Ten laypeople then carried the casket, which holds a life-size wax replica of the saint’s body, into the church, passing through flower baskets sent from Taiwan president Ma Ying-jeou and other senior government officials.

“Don’t need to be afraid of what you see. It is a replica, not the corpse of the saint and the casket is also not a coffin,” Father Simon Lam, the provincial of the Don Bosco Society’s China province, assured the waiting faithful.

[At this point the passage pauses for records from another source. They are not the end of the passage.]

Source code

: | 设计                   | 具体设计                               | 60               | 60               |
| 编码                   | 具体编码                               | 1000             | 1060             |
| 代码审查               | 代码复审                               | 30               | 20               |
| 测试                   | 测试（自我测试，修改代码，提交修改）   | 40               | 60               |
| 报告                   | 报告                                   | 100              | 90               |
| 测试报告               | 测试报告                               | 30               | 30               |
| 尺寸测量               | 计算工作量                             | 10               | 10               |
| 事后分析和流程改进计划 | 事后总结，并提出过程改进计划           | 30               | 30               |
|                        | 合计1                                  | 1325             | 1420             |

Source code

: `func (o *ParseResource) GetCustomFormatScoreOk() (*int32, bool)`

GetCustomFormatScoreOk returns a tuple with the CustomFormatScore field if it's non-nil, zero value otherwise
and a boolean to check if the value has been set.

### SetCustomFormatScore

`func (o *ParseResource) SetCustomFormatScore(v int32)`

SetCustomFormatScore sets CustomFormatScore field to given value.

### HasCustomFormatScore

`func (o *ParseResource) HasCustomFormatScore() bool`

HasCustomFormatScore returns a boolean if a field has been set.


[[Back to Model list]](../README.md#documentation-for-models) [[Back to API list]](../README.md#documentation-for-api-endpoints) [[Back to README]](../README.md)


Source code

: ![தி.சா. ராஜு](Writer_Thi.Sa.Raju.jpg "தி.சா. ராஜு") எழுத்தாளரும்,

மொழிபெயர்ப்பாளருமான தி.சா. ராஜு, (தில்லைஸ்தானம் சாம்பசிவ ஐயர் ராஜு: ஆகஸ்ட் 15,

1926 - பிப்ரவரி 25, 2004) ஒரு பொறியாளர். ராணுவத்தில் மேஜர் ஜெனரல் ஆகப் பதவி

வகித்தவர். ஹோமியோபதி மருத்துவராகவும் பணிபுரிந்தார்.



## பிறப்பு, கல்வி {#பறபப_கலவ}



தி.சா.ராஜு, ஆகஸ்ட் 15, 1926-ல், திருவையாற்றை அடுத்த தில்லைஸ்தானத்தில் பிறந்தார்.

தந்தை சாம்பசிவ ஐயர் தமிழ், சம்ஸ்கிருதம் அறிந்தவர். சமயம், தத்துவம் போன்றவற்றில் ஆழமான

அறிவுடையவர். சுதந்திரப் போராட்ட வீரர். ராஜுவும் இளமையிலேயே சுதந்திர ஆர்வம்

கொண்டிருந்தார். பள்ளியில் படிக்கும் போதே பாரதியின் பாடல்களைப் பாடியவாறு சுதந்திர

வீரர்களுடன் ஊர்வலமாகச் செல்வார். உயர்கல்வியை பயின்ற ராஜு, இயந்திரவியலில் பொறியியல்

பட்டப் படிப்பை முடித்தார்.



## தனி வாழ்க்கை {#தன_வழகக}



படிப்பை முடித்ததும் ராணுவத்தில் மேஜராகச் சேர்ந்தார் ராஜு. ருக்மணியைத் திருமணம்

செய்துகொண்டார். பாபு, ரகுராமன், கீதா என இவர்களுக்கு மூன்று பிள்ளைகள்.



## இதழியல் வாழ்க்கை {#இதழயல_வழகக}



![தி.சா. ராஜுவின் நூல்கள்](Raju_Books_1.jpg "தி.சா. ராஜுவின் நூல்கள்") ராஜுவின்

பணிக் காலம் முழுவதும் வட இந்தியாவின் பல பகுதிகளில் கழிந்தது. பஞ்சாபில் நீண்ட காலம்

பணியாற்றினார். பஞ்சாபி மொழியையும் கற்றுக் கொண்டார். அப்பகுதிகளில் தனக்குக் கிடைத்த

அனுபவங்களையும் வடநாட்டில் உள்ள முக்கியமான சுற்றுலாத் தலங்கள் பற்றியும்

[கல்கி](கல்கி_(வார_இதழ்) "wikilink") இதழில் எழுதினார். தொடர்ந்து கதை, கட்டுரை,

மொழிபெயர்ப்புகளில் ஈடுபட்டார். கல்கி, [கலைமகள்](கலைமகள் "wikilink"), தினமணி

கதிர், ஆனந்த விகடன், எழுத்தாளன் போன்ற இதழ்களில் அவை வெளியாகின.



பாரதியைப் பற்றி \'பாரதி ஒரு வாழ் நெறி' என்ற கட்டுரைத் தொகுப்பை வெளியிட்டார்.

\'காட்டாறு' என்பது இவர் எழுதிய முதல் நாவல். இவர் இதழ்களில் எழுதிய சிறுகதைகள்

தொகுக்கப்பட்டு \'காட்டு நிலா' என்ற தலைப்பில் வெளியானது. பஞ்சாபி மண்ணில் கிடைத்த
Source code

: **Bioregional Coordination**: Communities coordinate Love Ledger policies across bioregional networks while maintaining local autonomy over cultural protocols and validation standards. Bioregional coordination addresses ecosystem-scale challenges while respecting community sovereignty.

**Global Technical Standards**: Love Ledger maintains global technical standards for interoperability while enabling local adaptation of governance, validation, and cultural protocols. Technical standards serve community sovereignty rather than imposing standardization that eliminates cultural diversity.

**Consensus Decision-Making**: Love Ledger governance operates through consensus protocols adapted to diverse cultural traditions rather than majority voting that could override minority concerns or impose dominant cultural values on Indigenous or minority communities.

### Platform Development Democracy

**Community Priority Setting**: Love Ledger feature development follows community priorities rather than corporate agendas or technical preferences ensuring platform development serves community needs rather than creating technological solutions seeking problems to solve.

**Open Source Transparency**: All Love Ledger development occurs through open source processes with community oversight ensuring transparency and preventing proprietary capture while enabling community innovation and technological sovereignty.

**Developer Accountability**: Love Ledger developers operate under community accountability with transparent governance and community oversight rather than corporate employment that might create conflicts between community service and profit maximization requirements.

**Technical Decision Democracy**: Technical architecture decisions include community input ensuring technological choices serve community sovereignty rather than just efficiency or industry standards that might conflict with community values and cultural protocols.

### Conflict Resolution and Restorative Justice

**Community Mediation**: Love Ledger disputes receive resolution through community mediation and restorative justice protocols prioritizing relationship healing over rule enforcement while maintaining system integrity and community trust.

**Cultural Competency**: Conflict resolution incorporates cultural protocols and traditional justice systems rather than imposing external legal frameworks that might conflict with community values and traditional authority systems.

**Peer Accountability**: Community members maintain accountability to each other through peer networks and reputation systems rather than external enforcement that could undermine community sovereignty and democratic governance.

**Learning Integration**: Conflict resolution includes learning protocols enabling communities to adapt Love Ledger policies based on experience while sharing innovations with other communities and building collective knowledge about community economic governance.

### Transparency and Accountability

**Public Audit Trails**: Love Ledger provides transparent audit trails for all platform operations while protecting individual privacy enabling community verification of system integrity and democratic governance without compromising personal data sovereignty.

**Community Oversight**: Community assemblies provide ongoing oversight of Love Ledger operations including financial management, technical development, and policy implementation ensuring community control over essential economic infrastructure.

The China province comprises mainland China, Hong Kong, Macau and Taiwan.

The right palm of the saint is placed inside the chest of the replica, covered by the vestment, he added to ease their minds.

Father Lam observed that some Catholics in Hong Kong and Macau feel uncomfortable to see the relic, because a coffin is regarded as unlucky for some Chinese. “But it is easier for the faithful to associate what the saint has preached on the meaning of death when they see a statue lying there,” he explained.

The saint liked to preach this topic in his lifetime and thus the society decided to use a reclining replica in the world tour to celebrate their founder’s 200th birth anniversary, he said, adding that a standing statue is too common.

“Our veneration of the saint’s relics is no different from Buddhists’ veneration of the Buddha’s tooth relics and so there is no need to fear,” agreed Yao Ling-shen, a knight of the Equestrian Order of the Holy Sepulchre of Jerusalem.
In the solemn welcome Mass, Archbishop John Hung Shan-chuan of Taipei asked Catholics, especially educators, to model themselves on the “Teacher of the Young” as the “education system in Taiwan is unfriendly” to students.

Nine veneration sessions and 10 Masses are scheduled in the Taipei church today and tomorrow on April 8-9. The SDB will then conclude the 17-day relic tour on Chinese soil, including Hong Kong, Macau and Taiwan.